Please change every "ARTEMIS" to "Artemis" in the text of the items below, keeping everything else the same. Leave the pictures out of your answer.

Stored data entries
-- Opening Marker --

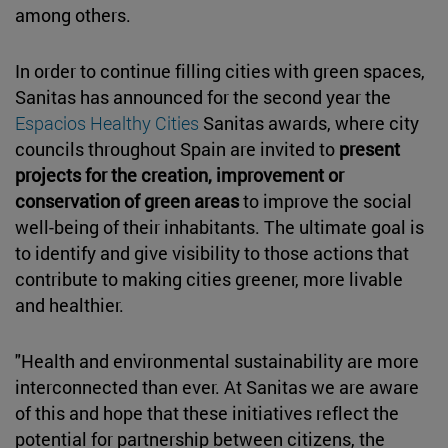
among others.
In order to continue filling cities with green spaces,
Sanitas has announced for the second year the
Espacios Healthy Cities
Sanitas awards, where city
councils throughout Spain are invited to
present
projects for the creation, improvement or
conservation of green areas
to improve the social
well-being of their inhabitants. The ultimate goal is
to identify and give visibility to those actions that
contribute to making cities greener, more livable
and healthier.
"Health and environmental sustainability are more
interconnected than ever. At Sanitas we are aware
of this and hope that these initiatives reflect the
potential for partnership between citizens, the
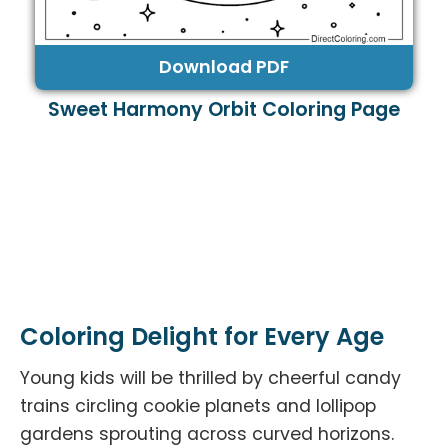
Download PDF
Sweet Harmony Orbit Coloring Page
Coloring Delight for Every Age
Young kids will be thrilled by cheerful candy
trains circling cookie planets and lollipop
gardens sprouting across curved horizons.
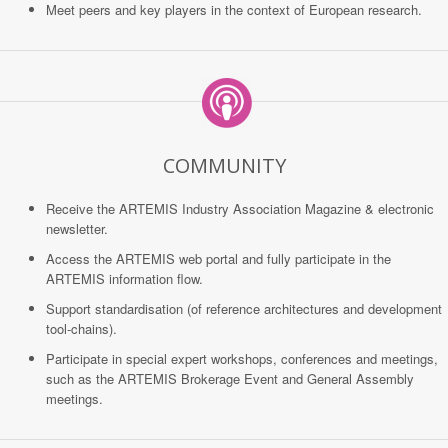
Meet peers and key players in the context of European research.
COMMUNITY
Receive the ARTEMIS Industry Association Magazine & electronic
newsletter.
Access the ARTEMIS web portal and fully participate in the
ARTEMIS information flow.
Support standardisation (of reference architectures and development
tool-chains).
Participate in special expert workshops, conferences and meetings,
such as the ARTEMIS Brokerage Event and General Assembly
meetings.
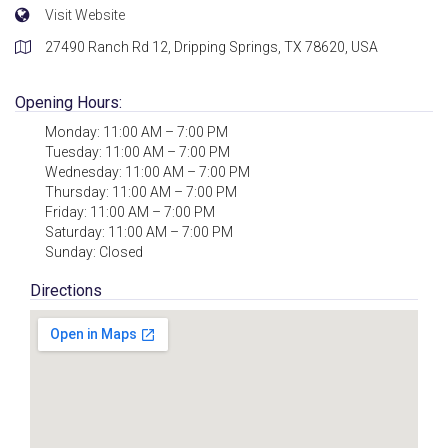
Visit Website
27490 Ranch Rd 12, Dripping Springs, TX 78620, USA
Opening Hours:
Monday: 11:00 AM – 7:00 PM
Tuesday: 11:00 AM – 7:00 PM
Wednesday: 11:00 AM – 7:00 PM
Thursday: 11:00 AM – 7:00 PM
Friday: 11:00 AM – 7:00 PM
Saturday: 11:00 AM – 7:00 PM
Sunday: Closed
Directions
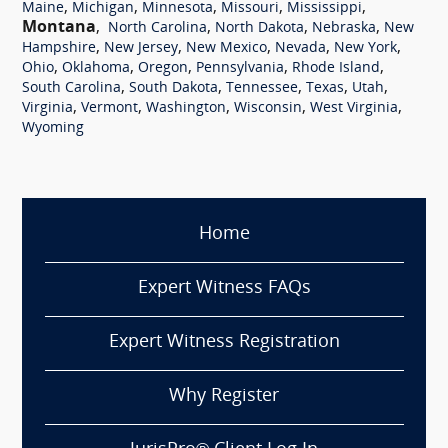
,
,
,
,
,
Maine
Michigan
Minnesota
Missouri
Mississippi
Montana
,
,
,
,
North Carolina
North Dakota
Nebraska
New
,
,
,
,
,
Hampshire
New Jersey
New Mexico
Nevada
New York
,
,
,
,
,
Ohio
Oklahoma
Oregon
Pennsylvania
Rhode Island
,
,
,
,
,
South Carolina
South Dakota
Tennessee
Texas
Utah
,
,
,
,
,
Virginia
Vermont
Washington
Wisconsin
West Virginia
Wyoming
Home
Expert Witness FAQs
Expert Witness Registration
Why Register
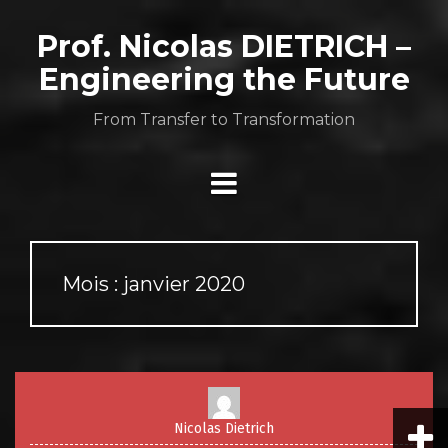
Aller
au
Prof. Nicolas DIETRICH –
contenu
Engineering the Future
From Transfer to Transformation
Mois :
janvier 2020
Nicolas Dietrich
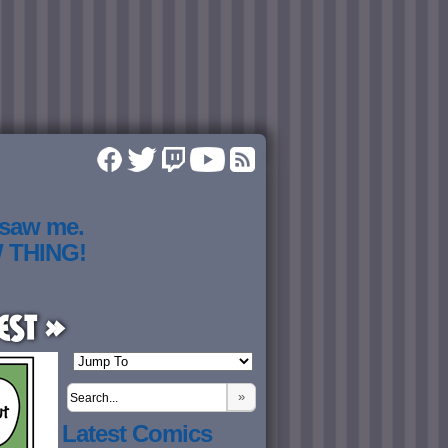
 saw me.
W THING!
est »
»
Latest Comics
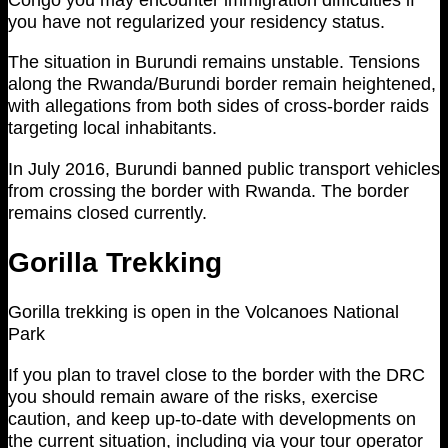
you have not regularized your residency status.
The situation in Burundi remains unstable. Tensions
along the Rwanda/Burundi border remain heightened,
with allegations from both sides of cross-border raids
targeting local inhabitants.
In July 2016, Burundi banned public transport vehicles
from crossing the border with Rwanda. The border
remains closed currently.
Gorilla Trekking
Gorilla trekking is open in the Volcanoes National
Park
If you plan to travel close to the border with the DRC
you should remain aware of the risks, exercise
caution, and keep up-to-date with developments on
the current situation, including via your tour operator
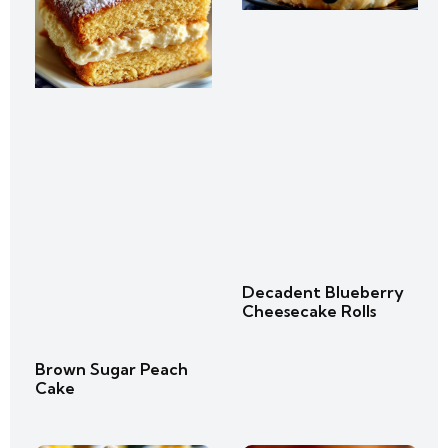
Decadent Blueberry
Cheesecake Rolls
Brown Sugar Peach
Cake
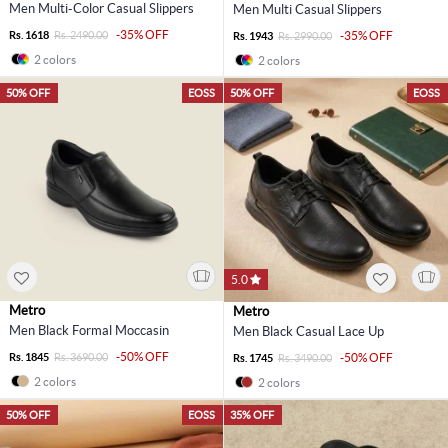
Men Multi-Color Casual Slippers
Men Multi Casual Slippers
-35% OFF
Rs. 1618
Rs. 2490.00
-35% OFF
Rs. 1943
Rs. 2990.00
2 colors
2 colors
50% OFF
EOSS
50% OFF
EOSS
5.0
Metro
Metro
Men Black Formal Moccasin
Men Black Casual Lace Up
-50% OFF
Rs. 1845
Rs. 3690.00
-50% OFF
Rs. 1745
Rs. 3490.00
2 colors
2 colors
50% OFF
EOSS
35% OFF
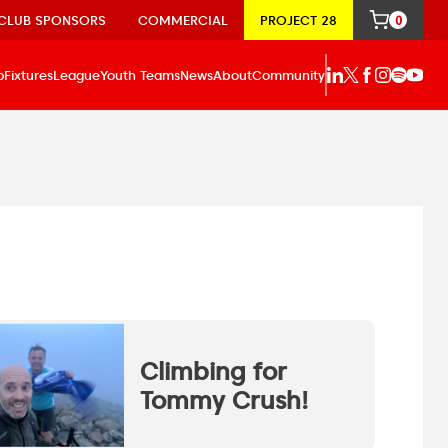
CLUB SPONSORS
COMMERCIAL
PROJECT 28
0
p
Fixtures
League
Youth Teams
News
About
Community
Climbing for
Tommy Crush!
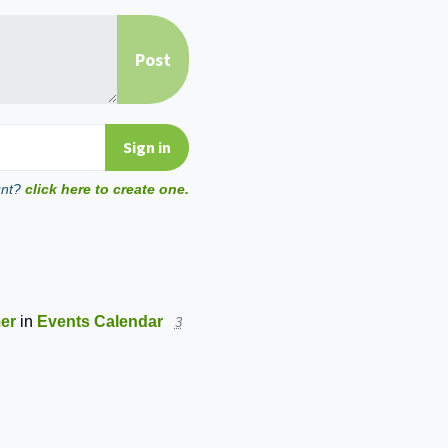
unt?
click here to create one.
mer
in
Events Calendar
3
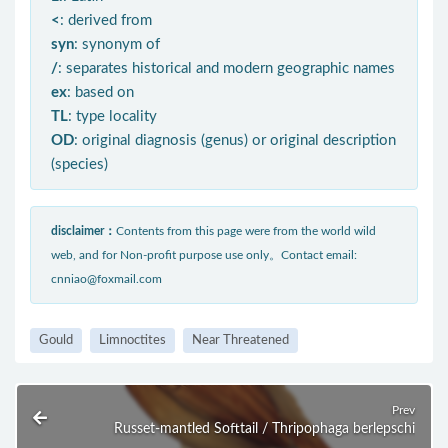
<
: derived from
syn
: synonym of
/
: separates historical and modern geographic names
ex
: based on
TL
: type locality
OD
: original diagnosis (genus) or original description
(species)
disclaimer：
Contents from this page were from the world wild
web, and for Non-profit purpose use only。Contact email:
cnniao@foxmail.com
Gould
Limnoctites
Near Threatened
Prev
Russet-mantled Softtail / Thripophaga berlepschi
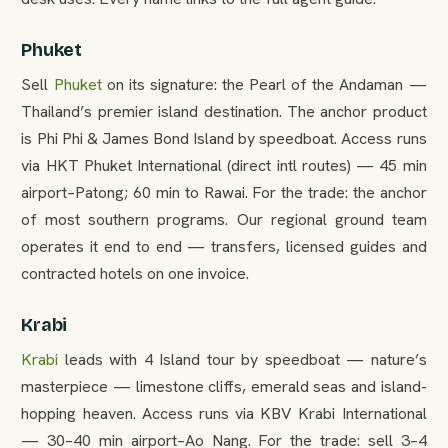
Phuket
Sell
Phuket
on its signature: the Pearl of the Andaman —
Thailand’s premier island destination. The anchor product
is Phi Phi & James Bond Island by speedboat. Access runs
via HKT Phuket International (direct intl routes) — 45 min
airport–Patong; 60 min to Rawai. For the trade: the anchor
of most southern programs. Our regional ground team
operates it end to end — transfers, licensed guides and
contracted hotels on one invoice.
Krabi
Krabi
leads with 4 Island tour by speedboat — nature’s
masterpiece — limestone cliffs, emerald seas and island-
hopping heaven. Access runs via KBV Krabi International
— 30–40 min airport–Ao Nang. For the trade: sell 3–4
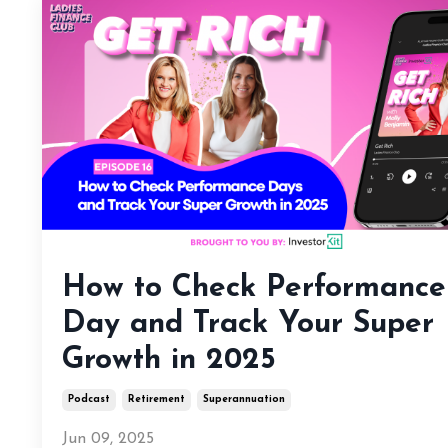
How to Check Performance
Day and Track Your Super
Growth in 2025
Podcast
Retirement
Superannuation
Jun 09, 2025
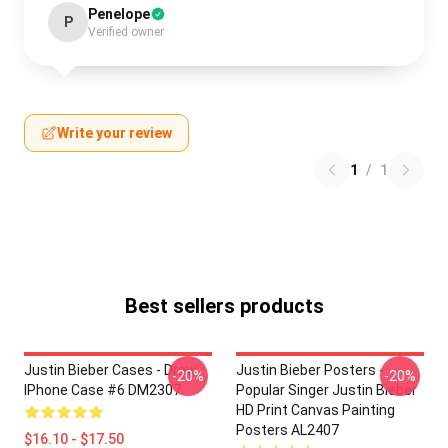
Penelope
P
Verified owner
Write your review
1
/
1
Best sellers products
Justin Bieber Cases - Drew
Justin Bieber Posters -
-20%
-20%
IPhone Case #6 DM2307
Popular Singer Justin Bieber
HD Print Canvas Painting
Posters AL2407
$16.10 - $17.50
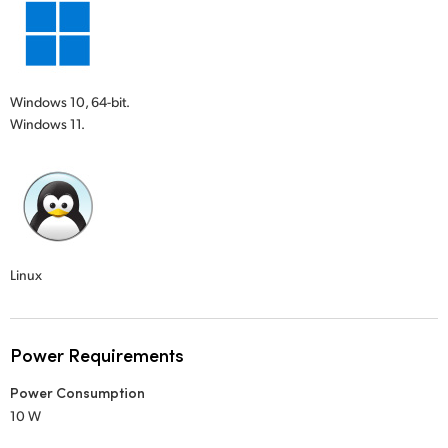
Windows 10, 64-bit.
Windows 11.
Linux
Power Requirements
Power Consumption
10 W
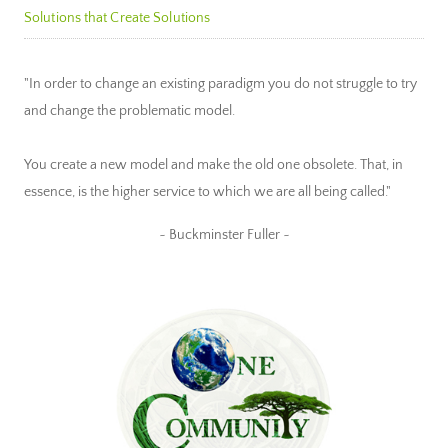
Solutions that Create Solutions
"In order to change an existing paradigm you do not struggle to try
and change the problematic model.
You create a new model and make the old one obsolete. That, in
essence, is the higher service to which we are all being called."
~ Buckminster Fuller ~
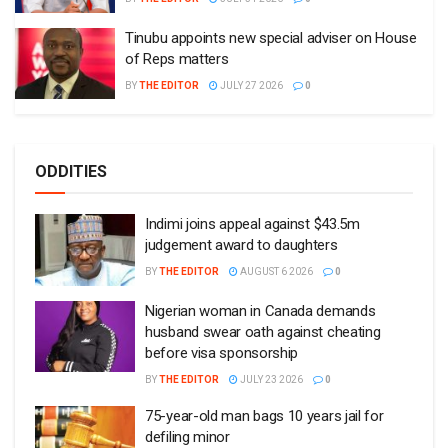
Tinubu appoints new special adviser on House
of Reps matters
BY
THE EDITOR
JULY 27 2026
0
ODDITIES
Indimi joins appeal against $43.5m
judgement award to daughters
BY
THE EDITOR
AUGUST 6 2026
0
Nigerian woman in Canada demands
husband swear oath against cheating
before visa sponsorship
BY
THE EDITOR
JULY 23 2026
0
75-year-old man bags 10 years jail for
defiling minor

-- Closing Marker --

• Result
among others.
In order to continue filling cities with green spaces,
Sanitas has announced for the second year the
Espacios Healthy Cities
Sanitas awards, where city
councils throughout Spain are invited to
present
projects for the creation, improvement or
conservation of green areas
to improve the social
well-being of their inhabitants. The ultimate goal is
to identify and give visibility to those actions that
contribute to making cities greener, more livable
and healthier.
"Health and environmental sustainability are more
interconnected than ever. At Sanitas we are aware
of this and hope that these initiatives reflect the
potential for partnership between citizens, the
Download PDF
Sweet Harmony Orbit Coloring Page
Coloring Delight for Every Age
Young kids will be thrilled by cheerful candy
trains circling cookie planets and lollipop
gardens sprouting across curved horizons.
Meet peers and key players in the context of European research.
COMMUNITY
Receive the Artemis Industry Association Magazine & electronic
newsletter.
Access the Artemis web portal and fully participate in the
Artemis information flow.
Support standardisation (of reference architectures and development
tool-chains).
Participate in special expert workshops, conferences and meetings,
such as the Artemis Brokerage Event and General Assembly
meetings.
Visit Website
27490 Ranch Rd 12, Dripping Springs, TX 78620, USA
Opening Hours:
Monday: 11:00 AM – 7:00 PM
Tuesday: 11:00 AM – 7:00 PM
Wednesday: 11:00 AM – 7:00 PM
Thursday: 11:00 AM – 7:00 PM
Friday: 11:00 AM – 7:00 PM
Saturday: 11:00 AM – 7:00 PM
Sunday: Closed
Directions
,
,
,
,
,
Maine
Michigan
Minnesota
Missouri
Mississippi
Montana
,
,
,
,
North Carolina
North Dakota
Nebraska
New
,
,
,
,
,
Hampshire
New Jersey
New Mexico
Nevada
New York
,
,
,
,
,
Ohio
Oklahoma
Oregon
Pennsylvania
Rhode Island
,
,
,
,
,
South Carolina
South Dakota
Tennessee
Texas
Utah
,
,
,
,
,
Virginia
Vermont
Washington
Wisconsin
West Virginia
Wyoming
Home
Expert Witness FAQs
Expert Witness Registration
Why Register
Aller
au
Prof. Nicolas DIETRICH –
contenu
Engineering the Future
From Transfer to Transformation
Mois :
janvier 2020
Nicolas Dietrich
 saw me.
W THING!
est »
»
Latest Comics
you have not regularized your residency status.
The situation in Burundi remains unstable. Tensions
along the Rwanda/Burundi border remain heightened,
with allegations from both sides of cross-border raids
targeting local inhabitants.
In July 2016, Burundi banned public transport vehicles
from crossing the border with Rwanda. The border
remains closed currently.
Gorilla Trekking
Gorilla trekking is open in the Volcanoes National
Park
If you plan to travel close to the border with the DRC
you should remain aware of the risks, exercise
caution, and keep up-to-date with developments on
the current situation, including via your tour operator
Decadent Blueberry
Cheesecake Rolls
Brown Sugar Peach
Cake
Men Multi-Color Casual Slippers
Men Multi Casual Slippers
-35% OFF
Rs. 1618
Rs. 2490.00
-35% OFF
Rs. 1943
Rs. 2990.00
2 colors
2 colors
50% OFF
EOSS
50% OFF
EOSS
5.0
Metro
Metro
Men Black Formal Moccasin
Men Black Casual Lace Up
-50% OFF
Rs. 1845
Rs. 3690.00
-50% OFF
Rs. 1745
Rs. 3490.00
2 colors
2 colors
50% OFF
EOSS
35% OFF
CLUB SPONSORS
COMMERCIAL
PROJECT 28
0
p
Fixtures
League
Youth Teams
News
About
Community
Climbing for
Tommy Crush!
unt?
click here to create one.
mer
in
Events Calendar
3
<
: derived from
syn
: synonym of
/
: separates historical and modern geographic names
ex
: based on
TL
: type locality
OD
: original diagnosis (genus) or original description
(species)
disclaimer：
Contents from this page were from the world wild
web, and for Non-profit purpose use only。Contact email:
cnniao@foxmail.com
Gould
Limnoctites
Near Threatened
Prev
Russet-mantled Softtail / Thripophaga berlepschi
Phuket
Sell
Phuket
on its signature: the Pearl of the Andaman —
Thailand’s premier island destination. The anchor product
is Phi Phi & James Bond Island by speedboat. Access runs
via HKT Phuket International (direct intl routes) — 45 min
airport–Patong; 60 min to Rawai. For the trade: the anchor
of most southern programs. Our regional ground team
operates it end to end — transfers, licensed guides and
contracted hotels on one invoice.
Krabi
Krabi
leads with 4 Island tour by speedboat — nature’s
masterpiece — limestone cliffs, emerald seas and island-
hopping heaven. Access runs via KBV Krabi International
— 30–40 min airport–Ao Nang. For the trade: sell 3–4
How to Check Performance
Day and Track Your Super
Growth in 2025
Podcast
Retirement
Superannuation
Jun 09, 2025
Penelope
P
Verified owner
Write your review
1
/
1
Best sellers products
Justin Bieber Cases - Drew
Justin Bieber Posters -
-20%
-20%
IPhone Case #6 DM2307
Popular Singer Justin Bieber
HD Print Canvas Painting
Posters AL2407
$16.10 - $17.50
Windows 10, 64-bit.
Windows 11.
Linux
Power Requirements
Power Consumption
10 W
Solutions that Create Solutions
"In order to change an existing paradigm you do not struggle to try
and change the problematic model.
You create a new model and make the old one obsolete. That, in
essence, is the higher service to which we are all being called."
~ Buckminster Fuller ~
Tinubu appoints new special adviser on House
of Reps matters
BY
THE EDITOR
JULY 27 2026
0
ODDITIES
Indimi joins appeal against $43.5m
judgement award to daughters
BY
THE EDITOR
AUGUST 6 2026
0
Nigerian woman in Canada demands
husband swear oath against cheating
before visa sponsorship
BY
THE EDITOR
JULY 23 2026
0
75-year-old man bags 10 years jail for
defiling minor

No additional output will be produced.